En ce sens, on pourrait argumenter que le shérif incarné par le toujours excellent Ed Harris dispose de moins d’espace, comme si l’emprise de Leland se fait également de manière extra diégétique sur la narration. Néanmoins, on oublie rapidement cet aspect par le traitement plutôt acide du récit et sa violence conservant une forme de brutalité tout en soulignant l’ironie du propos. La mise en scène de Fraser Clarke Heston est au service de l’intrigue, sans réelle forme d’explosion visuelle mais sachant cadrer au mieux toute la perte de contrôle de la ville, en particulier dans son dernier tiers.

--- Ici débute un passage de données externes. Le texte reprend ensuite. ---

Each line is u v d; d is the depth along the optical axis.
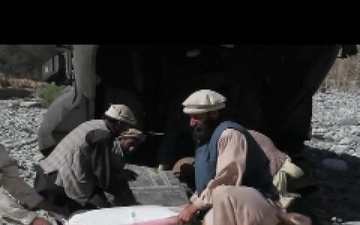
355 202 10.16
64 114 9.46
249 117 9.33
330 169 12.22
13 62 49.47
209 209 6.25
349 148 15.09
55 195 6.94
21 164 12.43
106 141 6.93
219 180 6.08
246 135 6.18
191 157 8.55
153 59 9.05
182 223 6.21
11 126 19.36
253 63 9.45
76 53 8.23
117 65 8.61
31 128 18.95
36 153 14.05
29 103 27.30
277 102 9.87
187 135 8.88
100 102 8.84
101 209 6.68
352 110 24.78
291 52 9.34
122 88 8.78
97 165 6.89
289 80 9.68
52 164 7.05
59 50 11.12
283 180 7.52
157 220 6.27
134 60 8.69
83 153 6.95
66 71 10.70
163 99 9.34
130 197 7.30
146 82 9.23
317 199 10.00
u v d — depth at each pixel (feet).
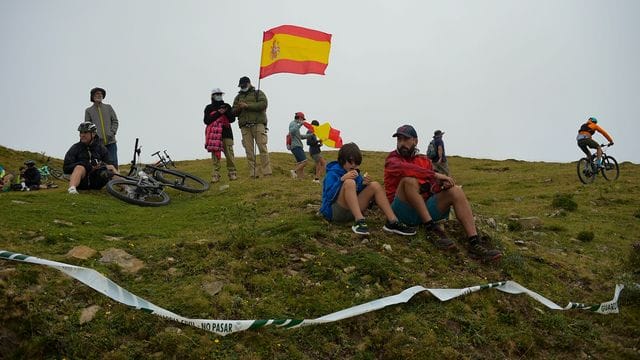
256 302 17.90
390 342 16.89
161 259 19.94
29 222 23.32
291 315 17.52
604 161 58.59
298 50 38.93
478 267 22.56
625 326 20.75
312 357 16.07
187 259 20.10
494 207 42.98
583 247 29.60
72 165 33.32
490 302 20.06
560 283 23.38
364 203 23.30
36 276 17.33
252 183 37.27
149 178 33.81
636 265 26.05
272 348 15.92
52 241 21.04
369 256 21.06
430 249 22.89
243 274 19.29
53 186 50.37
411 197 22.74
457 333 18.11
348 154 23.30
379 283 19.83
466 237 24.73
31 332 15.49
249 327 16.11
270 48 39.37
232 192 34.78
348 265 20.47
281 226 23.54
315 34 39.01
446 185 22.74
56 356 14.97
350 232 23.17
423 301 19.20
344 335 17.04
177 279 18.76
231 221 26.55
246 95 40.88
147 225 25.63
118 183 32.01
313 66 39.06
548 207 42.32
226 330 15.99
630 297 22.59
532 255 25.46
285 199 30.09
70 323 15.80
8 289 16.52
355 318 17.69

Pas besoin d’être un grand fan de Stephen King pour (re)voir ce Bazaar de l’épouvante au vu de ses nombreuses qualités, transparaissant encore fortement presque 30 ans après sa sortie. Rimini propose de plus une édition qualitative qui permet de mieux faire ressortir la pertinence du propos du film, sans oublier son lot de contenus additionnels. En ce sens, cet achat se fait bien plus recommandable qu’un investissement dans le magasin d’antiquités de Lelaund Gaunt…
Le bazaar de l’épouvante de Fraser Clarke Heston avec Max Von Sydow, Ed Harris,Bonnie Bedelia,… Disponible chez Rimini depuis le 22 novembre (1h56)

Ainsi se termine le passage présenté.